We have been running Consul for a few years, with certs enabled. We have now decided that we’re sufficiently locked down that we can stop using consul certs (if we were to continue we’d have to replace root certs anyway, so we’re forced to make some changes).

My question is:
Is it possible to transition between cert-enabled and cert-disabled state without bringing down the entire cluster?
I’ve tried setting the verify_* fields to false in the hope that that would make a cert-enabled node accept traffic from a cert-disabled node, but that doesn’t seem to be working. (I’m getting a bunch of consul.rpc: failed to read byte: tls: no certificates configured from= logged on the cert-disabled node).

I guess I was hoping that even if the client has the key_file, cert_file, ca_file fields configured, it would still be able to accept traffic from other nodes without those fields configured, but that does not seem to be the case.

So to sum up, I’m looking for pointers on how to make this transition without bringing down the entire consul infrastructure.

Thank you for reaching out. Which consul version are you using?

I believe we are on cirka 1.4.0, but we can upgrade to any version if there’s a reason for it.

Setting all verify_* flags to false on every server and do a rolling restart should enable cert-disabled clients to connect.

Is this not the case?

as far as we can see, no. But let me try again and report back. Thanks for the input.

So I restested, and as far as I can see, it does not work - at least not on 1.4.0. Even if all other nodes in the cluster has verify* set to false (and after a restart), if I join a “cert-disable” agent, it gets [ERR] consul.rpc: failed to read byte: tls: no certificates configured from=

I also tested on version 1.6.2, same results.

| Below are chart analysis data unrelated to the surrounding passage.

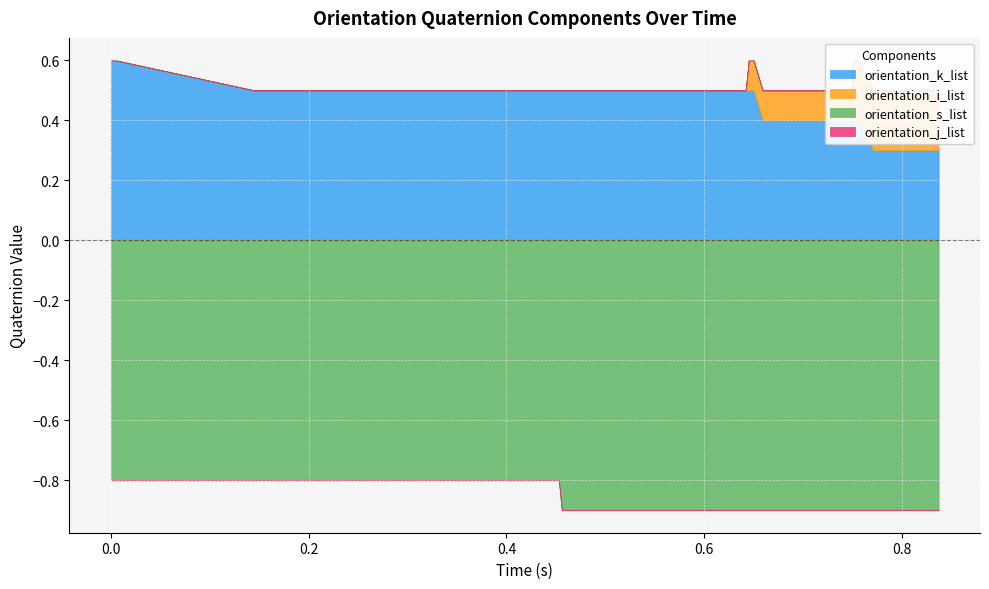

Reading left to right, extract all data points from this chart.

orientation_k_list: 0=0.6	1=0.6	2=0.6	3=0.5	4=0.5	5=0.5	6=0.5	7=0.5	8=0.5	9=0.5	10=0.5	11=0.5	12=0.5	13=0.5	14=0.5	15=0.5	16=0.5	17=0.5	18=0.5	19=0.5	20=0.5	21=0.5	22=0.5	23=0.5	24=0.5	25=0.5	26=0.5	27=0.5	28=0.5	29=0.5	30=0.5	31=0.5	32=0.4	33=0.4	34=0.4	35=0.4	36=0.4	37=0.4	38=0.3	39=0.3
orientation_i_list: 0=-0.0	1=-0.0	2=-0.0	3=-0.0	4=-0.0	5=-0.0	6=-0.0	7=-0.0	8=-0.0	9=-0.0	10=-0.0	11=-0.0	12=-0.0	13=-0.0	14=-0.0	15=-0.0	16=-0.0	17=-0.0	18=-0.0	19=-0.0	20=-0.0	21=-0.0	22=0.0	23=0.0	24=0.0	25=0.0	26=0.0	27=0.0	28=0.0	29=0.1	30=0.1	31=0.1	32=0.1	33=0.1	34=0.1	35=0.1	36=0.2	37=0.2	38=0.2	39=0.2
orientation_s_list: 0=-0.8	1=-0.8	2=-0.8	3=-0.8	4=-0.8	5=-0.8	6=-0.8	7=-0.8	8=-0.8	9=-0.8	10=-0.8	11=-0.8	12=-0.8	13=-0.8	14=-0.8	15=-0.8	16=-0.8	17=-0.8	18=-0.8	19=-0.8	20=-0.8	21=-0.8	22=-0.9	23=-0.9	24=-0.9	25=-0.9	26=-0.9	27=-0.9	28=-0.9	29=-0.9	30=-0.9	31=-0.9	32=-0.9	33=-0.9	34=-0.9	35=-0.9	36=-0.9	37=-0.9	38=-0.9	39=-0.9
orientation_j_list: 0=0.0	1=0.0	2=0.0	3=0.0	4=0.0	5=0.0	6=0.0	7=0.0	8=0.0	9=0.0	10=0.0	11=0.0	12=0.0	13=0.0	14=0.0	15=0.0	16=0.0	17=0.0	18=0.0	19=0.0	20=0.0	21=0.0	22=0.0	23=0.0	24=0.0	25=0.0	26=0.0	27=0.0	28=0.0	29=0.0	30=0.0	31=-0.0	32=-0.0	33=-0.0	34=-0.0	35=-0.0	36=-0.0	37=-0.0	38=-0.0	39=-0.0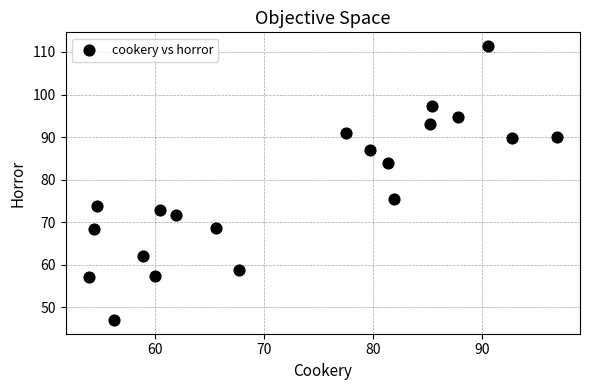

What Y value in the scatter plot is closest to 79?

75.4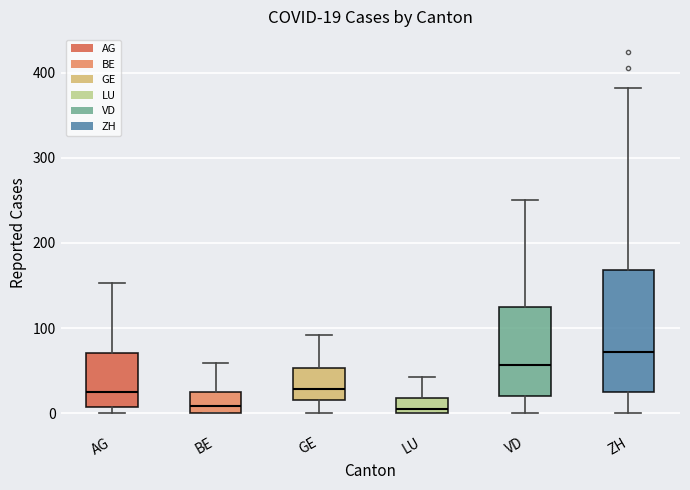

Comparing the boxes themselves (not the whiskers), which one is the tallest?

ZH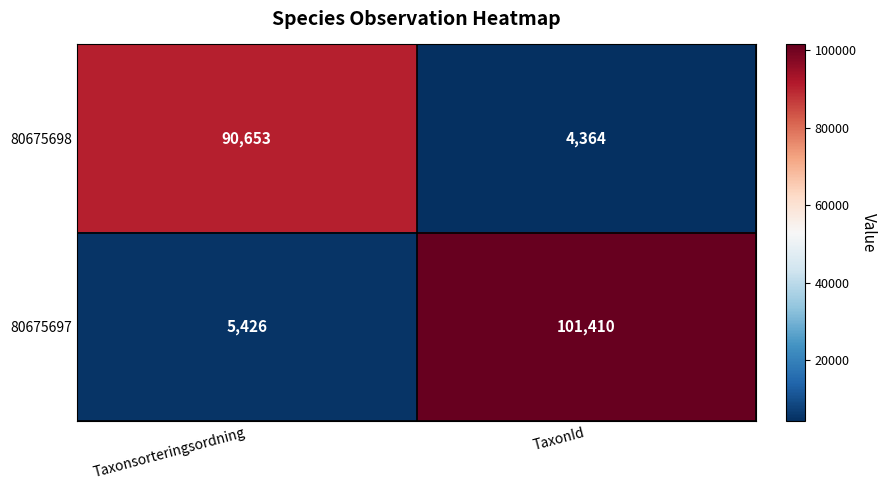

List the series in order of their overall mean, highest first.

80675697, 80675698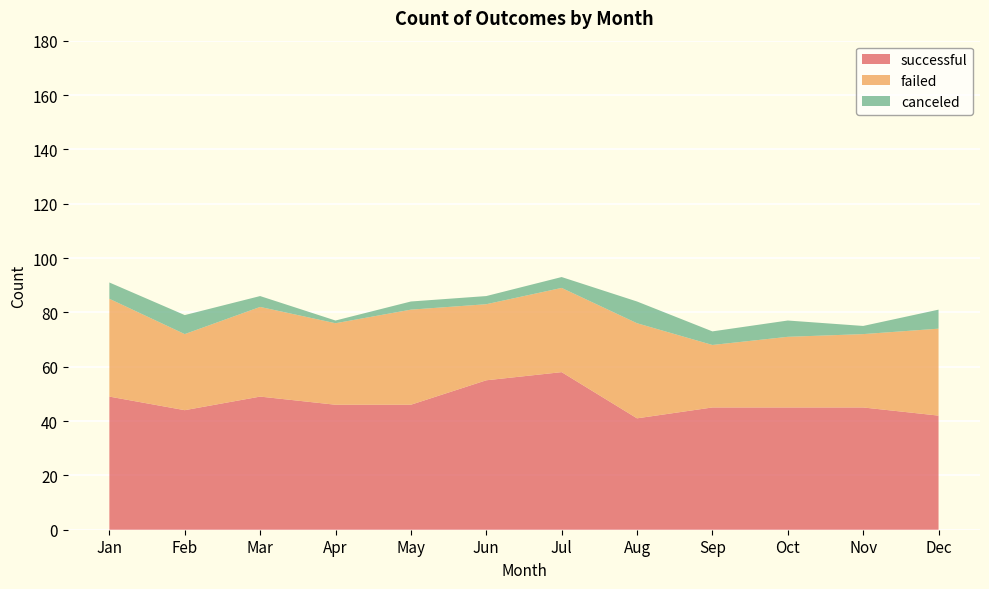

Reading right to left, what are all the values shown in this chart?

successful: Dec=42	Nov=45	Oct=45	Sep=45	Aug=41	Jul=58	Jun=55	May=46	Apr=46	Mar=49	Feb=44	Jan=49
failed: Dec=32	Nov=27	Oct=26	Sep=23	Aug=35	Jul=31	Jun=28	May=35	Apr=30	Mar=33	Feb=28	Jan=36
canceled: Dec=7	Nov=3	Oct=6	Sep=5	Aug=8	Jul=4	Jun=3	May=3	Apr=1	Mar=4	Feb=7	Jan=6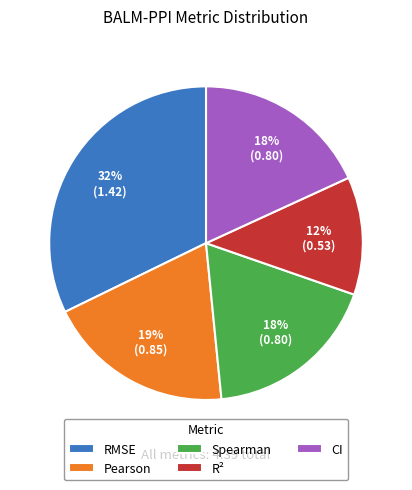

Approximately how many times larger is the value at Pearson compared to RMSE?

0.6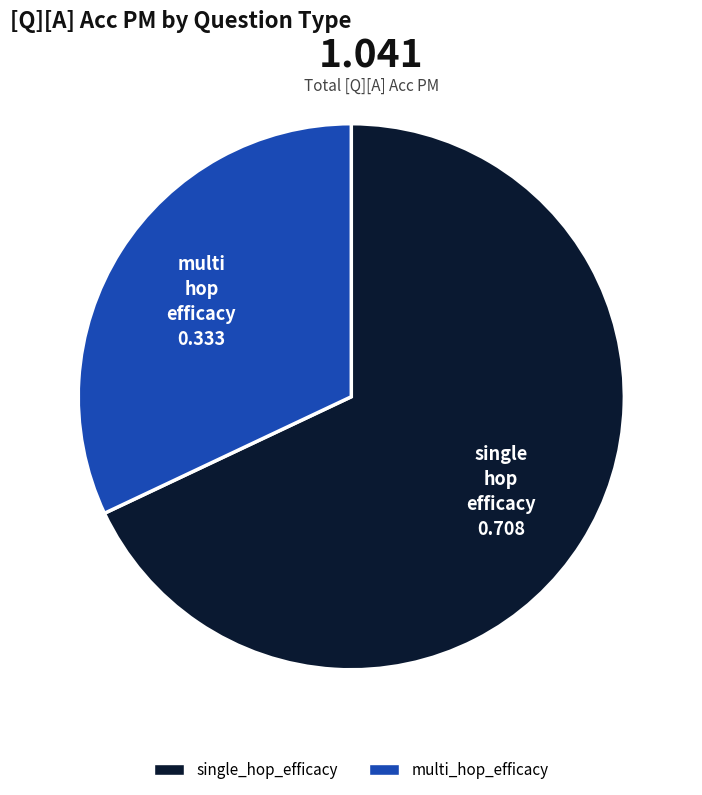

Is it true that multi_hop_efficacy is 32% of the pie?

True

The cluster seems to work tho (at least I can see all nodes in the UI, including the cert-disabled one) so its difficult to understand actually what is failing.

update on this:
I dont know what I did wrong the last time, but after setting the verify* flag to false on all servers (not clients) and restarting all servers, I was able to provision clients without certificates.

However, it looks like I still need to reconfigure all servers at the same time. I tried disabling certs on one server, and it was unable to regain contact with the cluster. According to logs the issue was tls-related. So I’m getting the feeling that certs are used differently on servers than on clients. It’s not a problem in itself, I just wish all of this was documented somewhere.